## [WHAT YOU ARE ASKED TO DO]
Reproduce the lines from the start of the material through the line containing "https://max.ru/tatmedia", renaming "Татмедиа" to "Tatmedia" and leaving everything else unchanged.

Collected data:
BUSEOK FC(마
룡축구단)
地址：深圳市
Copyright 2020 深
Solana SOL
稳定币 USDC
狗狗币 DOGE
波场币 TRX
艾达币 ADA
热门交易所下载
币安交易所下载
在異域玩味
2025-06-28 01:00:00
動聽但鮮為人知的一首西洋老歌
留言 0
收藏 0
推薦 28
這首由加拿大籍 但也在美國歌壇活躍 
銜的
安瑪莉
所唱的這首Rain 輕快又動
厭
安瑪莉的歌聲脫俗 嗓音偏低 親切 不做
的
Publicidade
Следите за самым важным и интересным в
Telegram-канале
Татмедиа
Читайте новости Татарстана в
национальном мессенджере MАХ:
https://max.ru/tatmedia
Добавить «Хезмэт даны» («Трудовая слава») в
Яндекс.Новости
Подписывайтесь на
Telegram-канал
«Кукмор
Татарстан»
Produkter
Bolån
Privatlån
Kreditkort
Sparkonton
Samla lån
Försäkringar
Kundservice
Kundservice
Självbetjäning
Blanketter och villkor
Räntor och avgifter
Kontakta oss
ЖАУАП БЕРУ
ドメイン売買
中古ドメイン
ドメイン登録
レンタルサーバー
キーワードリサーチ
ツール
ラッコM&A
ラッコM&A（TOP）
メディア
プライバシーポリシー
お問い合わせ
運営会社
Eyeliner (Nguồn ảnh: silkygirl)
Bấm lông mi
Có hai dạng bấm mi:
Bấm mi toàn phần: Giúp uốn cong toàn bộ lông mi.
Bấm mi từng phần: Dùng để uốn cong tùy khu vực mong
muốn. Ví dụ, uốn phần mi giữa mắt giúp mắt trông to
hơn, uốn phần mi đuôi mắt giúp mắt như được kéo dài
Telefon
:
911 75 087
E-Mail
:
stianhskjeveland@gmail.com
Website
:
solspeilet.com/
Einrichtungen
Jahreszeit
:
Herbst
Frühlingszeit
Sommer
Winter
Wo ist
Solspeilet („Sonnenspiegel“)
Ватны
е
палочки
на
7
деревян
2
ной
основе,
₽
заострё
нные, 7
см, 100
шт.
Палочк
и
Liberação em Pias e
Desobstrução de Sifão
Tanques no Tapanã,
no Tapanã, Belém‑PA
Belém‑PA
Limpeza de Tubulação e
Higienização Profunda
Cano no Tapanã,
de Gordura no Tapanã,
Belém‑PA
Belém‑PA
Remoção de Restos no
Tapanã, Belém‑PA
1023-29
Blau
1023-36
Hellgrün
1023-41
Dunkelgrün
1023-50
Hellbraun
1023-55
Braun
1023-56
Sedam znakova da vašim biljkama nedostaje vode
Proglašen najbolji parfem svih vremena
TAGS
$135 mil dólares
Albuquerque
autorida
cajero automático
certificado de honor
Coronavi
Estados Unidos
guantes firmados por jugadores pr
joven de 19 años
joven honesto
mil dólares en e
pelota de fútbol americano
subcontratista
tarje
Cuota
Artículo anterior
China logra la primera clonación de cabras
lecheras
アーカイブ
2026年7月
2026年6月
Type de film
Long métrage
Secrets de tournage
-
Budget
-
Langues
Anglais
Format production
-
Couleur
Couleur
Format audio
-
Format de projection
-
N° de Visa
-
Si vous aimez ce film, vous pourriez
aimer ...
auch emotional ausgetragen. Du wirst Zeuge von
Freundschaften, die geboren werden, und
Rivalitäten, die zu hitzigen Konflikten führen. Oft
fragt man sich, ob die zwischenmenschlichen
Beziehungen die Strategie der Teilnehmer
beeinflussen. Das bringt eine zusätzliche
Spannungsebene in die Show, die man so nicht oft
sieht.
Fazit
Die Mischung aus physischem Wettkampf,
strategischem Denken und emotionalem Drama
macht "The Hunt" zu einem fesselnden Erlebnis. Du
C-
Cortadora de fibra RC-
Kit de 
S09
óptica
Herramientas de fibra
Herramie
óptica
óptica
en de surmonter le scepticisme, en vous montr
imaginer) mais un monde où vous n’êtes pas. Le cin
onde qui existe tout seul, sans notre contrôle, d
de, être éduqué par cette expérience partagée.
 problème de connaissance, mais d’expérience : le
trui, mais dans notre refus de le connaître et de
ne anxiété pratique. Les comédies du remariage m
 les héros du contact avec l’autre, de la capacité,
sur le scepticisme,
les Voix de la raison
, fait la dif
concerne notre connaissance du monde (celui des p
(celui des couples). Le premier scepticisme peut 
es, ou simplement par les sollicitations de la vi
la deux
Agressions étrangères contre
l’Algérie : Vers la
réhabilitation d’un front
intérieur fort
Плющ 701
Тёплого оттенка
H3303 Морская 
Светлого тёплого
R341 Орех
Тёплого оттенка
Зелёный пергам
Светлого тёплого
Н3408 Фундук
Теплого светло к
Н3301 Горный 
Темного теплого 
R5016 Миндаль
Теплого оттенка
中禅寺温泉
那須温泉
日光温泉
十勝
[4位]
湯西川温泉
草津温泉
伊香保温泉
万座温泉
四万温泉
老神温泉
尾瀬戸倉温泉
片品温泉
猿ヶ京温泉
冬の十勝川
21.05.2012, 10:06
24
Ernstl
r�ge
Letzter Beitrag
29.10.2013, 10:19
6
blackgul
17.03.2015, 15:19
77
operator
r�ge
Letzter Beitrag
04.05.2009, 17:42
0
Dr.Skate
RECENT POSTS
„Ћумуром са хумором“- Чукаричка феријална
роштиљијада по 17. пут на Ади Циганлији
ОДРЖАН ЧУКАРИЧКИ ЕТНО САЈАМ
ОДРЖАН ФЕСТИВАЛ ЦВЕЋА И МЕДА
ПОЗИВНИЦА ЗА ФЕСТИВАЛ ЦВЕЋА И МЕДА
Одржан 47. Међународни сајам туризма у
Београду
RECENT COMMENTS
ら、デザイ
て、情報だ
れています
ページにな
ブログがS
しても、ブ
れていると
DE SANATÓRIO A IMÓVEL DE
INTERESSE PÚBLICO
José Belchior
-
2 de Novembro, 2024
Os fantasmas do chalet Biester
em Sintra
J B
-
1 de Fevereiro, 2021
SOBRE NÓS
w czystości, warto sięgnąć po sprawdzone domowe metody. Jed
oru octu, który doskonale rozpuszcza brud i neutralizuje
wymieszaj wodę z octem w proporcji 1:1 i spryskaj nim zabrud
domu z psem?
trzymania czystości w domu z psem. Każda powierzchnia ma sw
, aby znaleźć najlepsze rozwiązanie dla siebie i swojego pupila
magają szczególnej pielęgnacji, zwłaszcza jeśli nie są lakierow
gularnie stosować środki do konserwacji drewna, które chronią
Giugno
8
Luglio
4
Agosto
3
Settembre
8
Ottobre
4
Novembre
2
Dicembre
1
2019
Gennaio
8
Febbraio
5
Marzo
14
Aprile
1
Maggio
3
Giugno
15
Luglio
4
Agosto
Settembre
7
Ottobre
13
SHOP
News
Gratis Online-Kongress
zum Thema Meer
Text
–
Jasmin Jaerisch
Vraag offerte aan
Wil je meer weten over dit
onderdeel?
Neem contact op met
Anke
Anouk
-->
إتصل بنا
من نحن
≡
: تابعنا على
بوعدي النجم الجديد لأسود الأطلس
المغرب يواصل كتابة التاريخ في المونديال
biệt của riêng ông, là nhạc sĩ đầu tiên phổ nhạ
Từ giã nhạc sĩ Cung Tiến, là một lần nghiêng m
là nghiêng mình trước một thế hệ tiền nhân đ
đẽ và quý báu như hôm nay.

## [SOLVED PROBLEM]
BUSEOK FC(마
룡축구단)
地址：深圳市
Copyright 2020 深
Solana SOL
稳定币 USDC
狗狗币 DOGE
波场币 TRX
艾达币 ADA
热门交易所下载
币安交易所下载
在異域玩味
2025-06-28 01:00:00
動聽但鮮為人知的一首西洋老歌
留言 0
收藏 0
推薦 28
這首由加拿大籍 但也在美國歌壇活躍 
銜的
安瑪莉
所唱的這首Rain 輕快又動
厭
安瑪莉的歌聲脫俗 嗓音偏低 親切 不做
的
Publicidade
Следите за самым важным и интересным в
Telegram-канале
Tatmedia
Читайте новости Татарстана в
национальном мессенджере MАХ:
https://max.ru/tatmedia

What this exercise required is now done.